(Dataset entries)
┌──

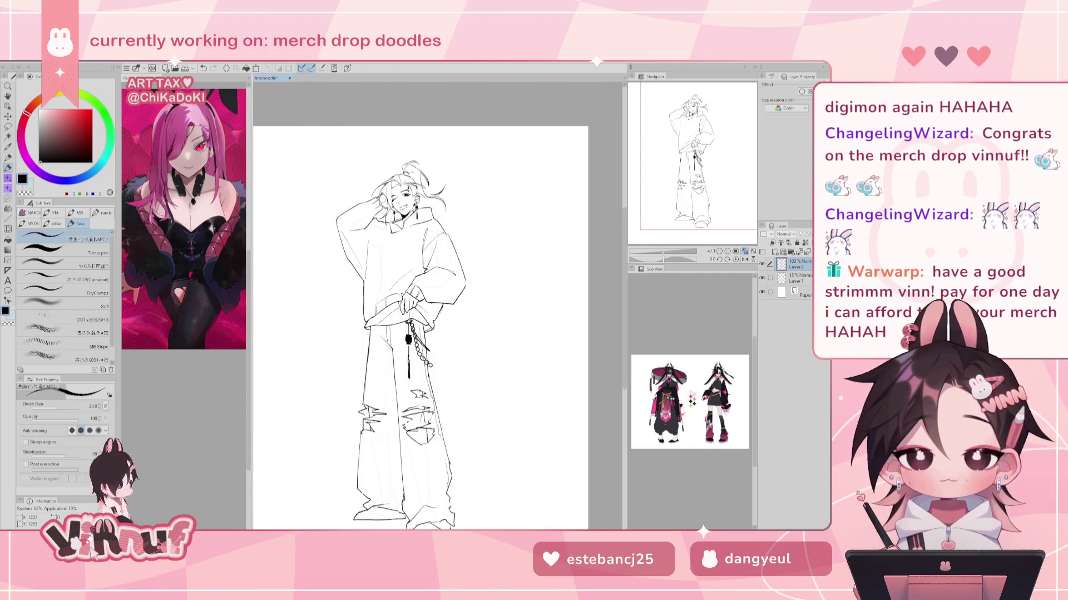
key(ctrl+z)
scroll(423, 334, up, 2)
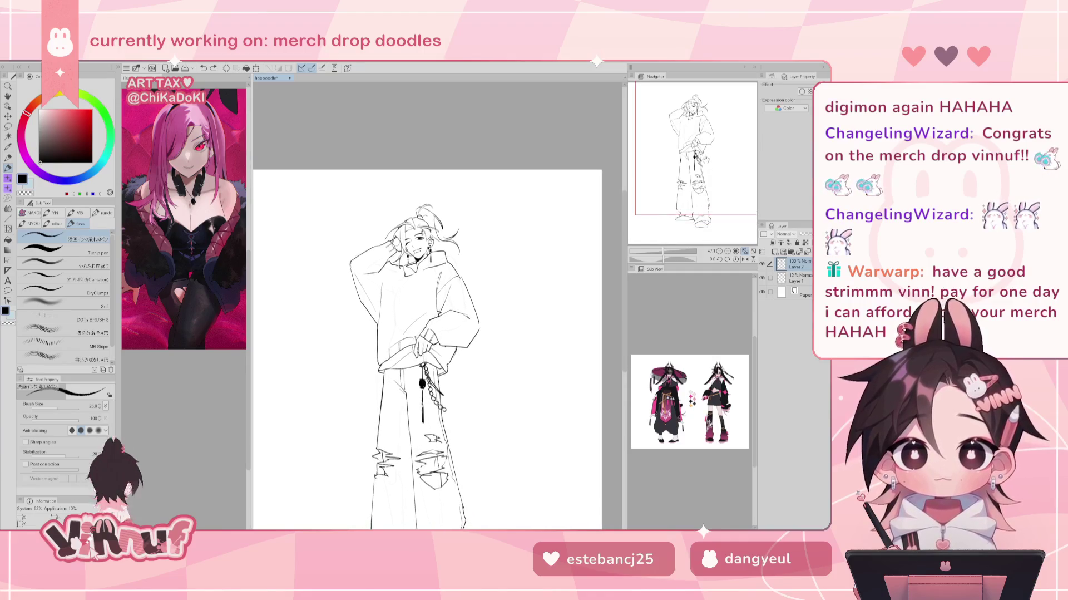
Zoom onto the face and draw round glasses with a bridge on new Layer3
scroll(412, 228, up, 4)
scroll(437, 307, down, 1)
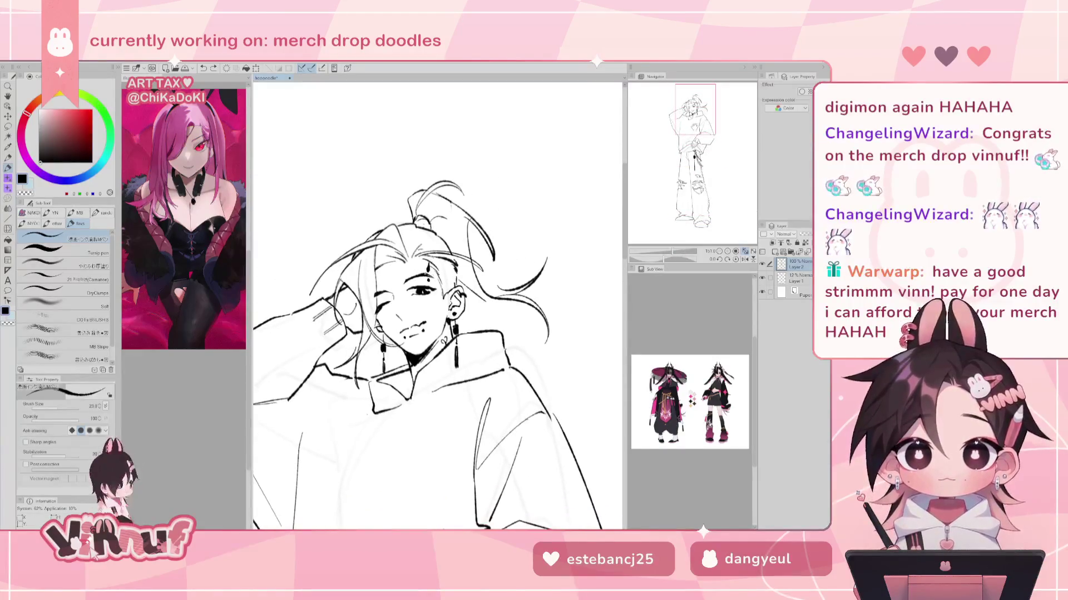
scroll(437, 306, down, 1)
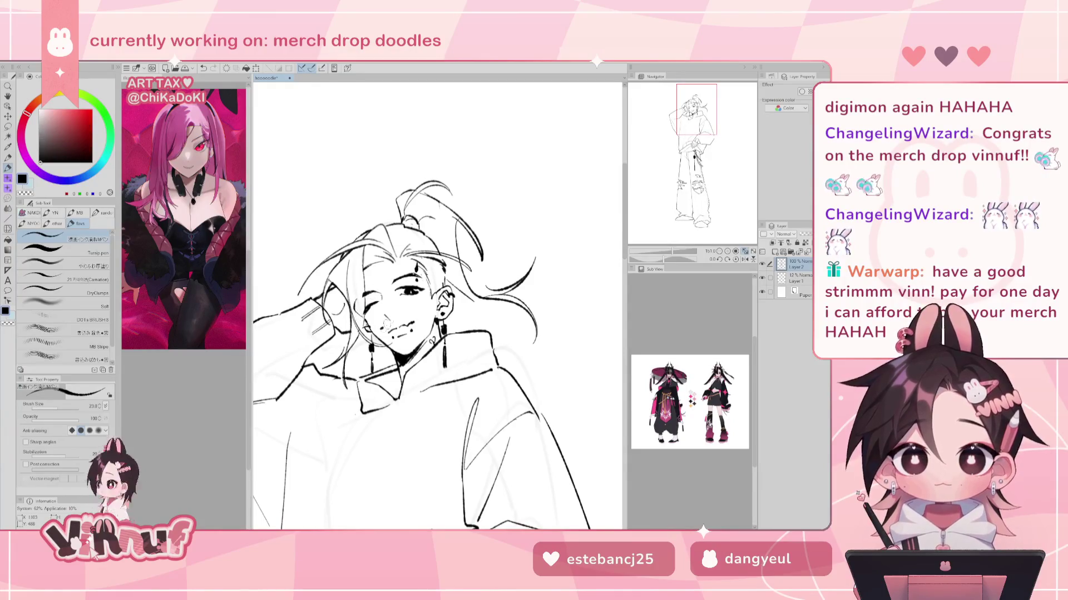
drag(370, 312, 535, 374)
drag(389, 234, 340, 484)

└──
┌──

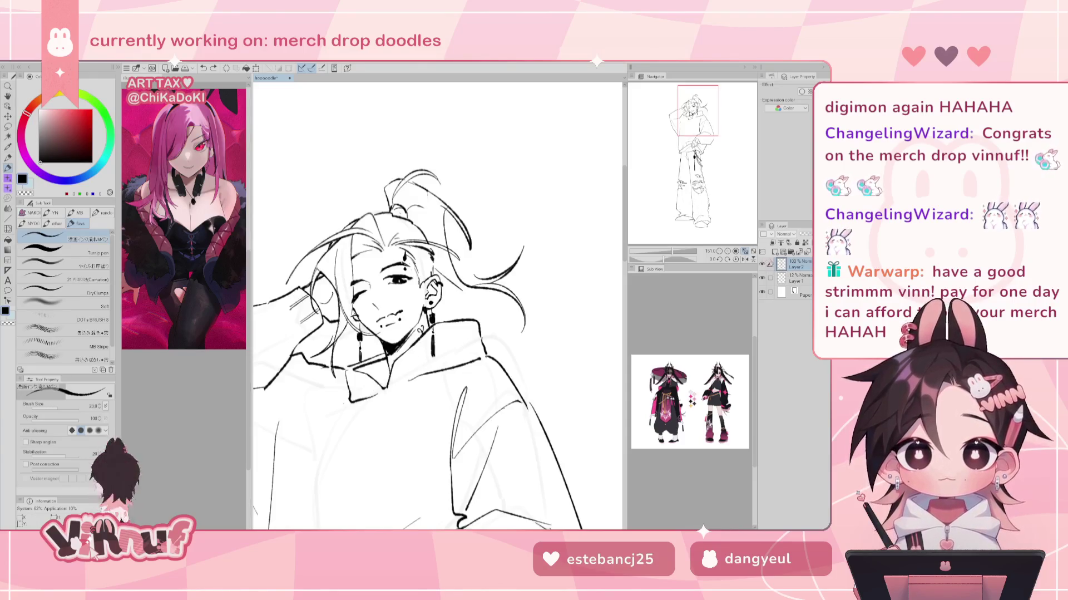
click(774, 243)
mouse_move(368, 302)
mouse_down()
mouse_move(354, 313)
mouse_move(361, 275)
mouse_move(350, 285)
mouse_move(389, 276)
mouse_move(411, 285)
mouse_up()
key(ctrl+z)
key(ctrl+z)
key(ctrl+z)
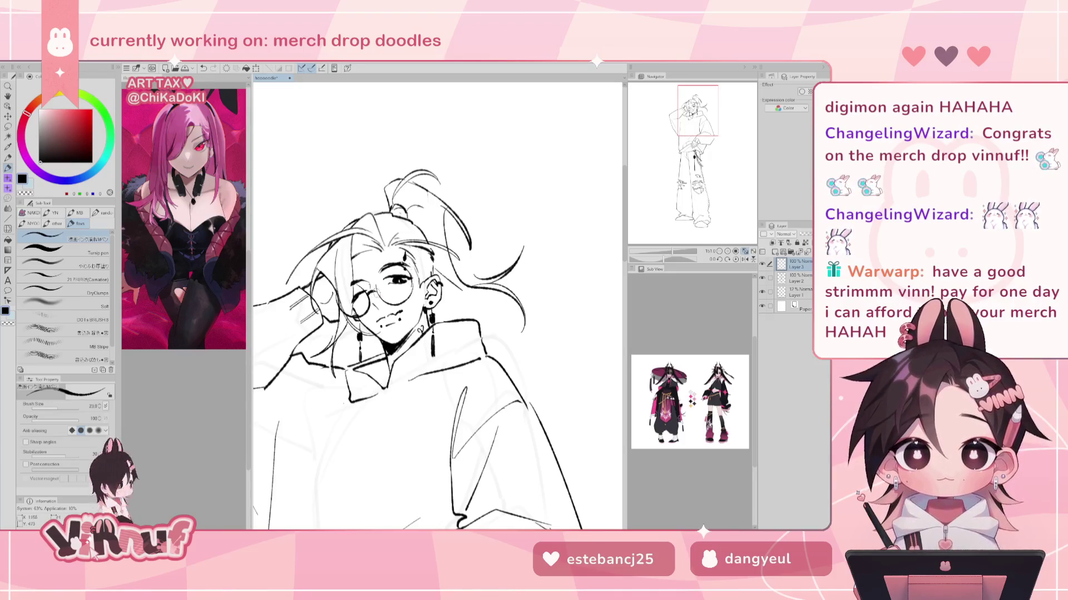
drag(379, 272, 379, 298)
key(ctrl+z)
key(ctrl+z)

└──

Assignment
Consider the string "scroll". State how many lines of the data contain it, giving the number alone.

Result
4